Topographic map of the moon's northern hemisphere. The false colors indicate elevation: red areas are highest and blue lowest. Credit: NASA/GSFC/MIT/SVS
Announced December 17, 2010, NASA's Lunar Reconnaissance Orbiter is doing something amazing: allowing researchers to create the most precise and complete map to date of the moon's complex, heavily cratered landscape. The Lunar Orbiter Laser Altimeter (LOLA) works by propagating a single laser pulse through a Diffractive Optical Element that splits it into five beams. These beams then strike and are backscattered from the lunar surface. From the return pulse, the LOLA electronics determines the time of flight which, accounting for the speed of light, provides a precise measurement of the range from the spacecraft to the lunar surface. Range measurements, combined with accurate tracking of the spacecraft's location, are used to build a map revealing the contours of the lunar landscape.
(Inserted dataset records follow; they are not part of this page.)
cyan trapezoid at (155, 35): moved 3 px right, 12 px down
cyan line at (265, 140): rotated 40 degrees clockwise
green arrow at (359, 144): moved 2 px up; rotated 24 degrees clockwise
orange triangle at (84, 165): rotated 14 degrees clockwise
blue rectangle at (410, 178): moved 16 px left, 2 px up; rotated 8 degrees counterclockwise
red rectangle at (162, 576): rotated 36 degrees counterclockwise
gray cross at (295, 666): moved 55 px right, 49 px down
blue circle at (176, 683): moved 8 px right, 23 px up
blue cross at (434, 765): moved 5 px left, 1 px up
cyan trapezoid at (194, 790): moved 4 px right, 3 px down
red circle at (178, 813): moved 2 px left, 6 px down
The five beams create a two-dimensional spot pattern that reveals slopes. LOLA will also measure the spreading of the return pulse to get the surface roughness and the change in the transmitted compared to the return energy of the pulse to determine surface reflectance. The new LOLA maps are more accurate and sample more places on the lunar surface than any available before. Lunar illumination history is important for discovering areas that have been shaded for long periods. Such places, typically in deep craters near the lunar poles, act like cold storage, and are capable of accumulating and preserving volatile material like water ice. The landscape in polar craters is mysterious because their depths are often in shadow. The new LOLA dataset is illuminating details of their topography for the first time.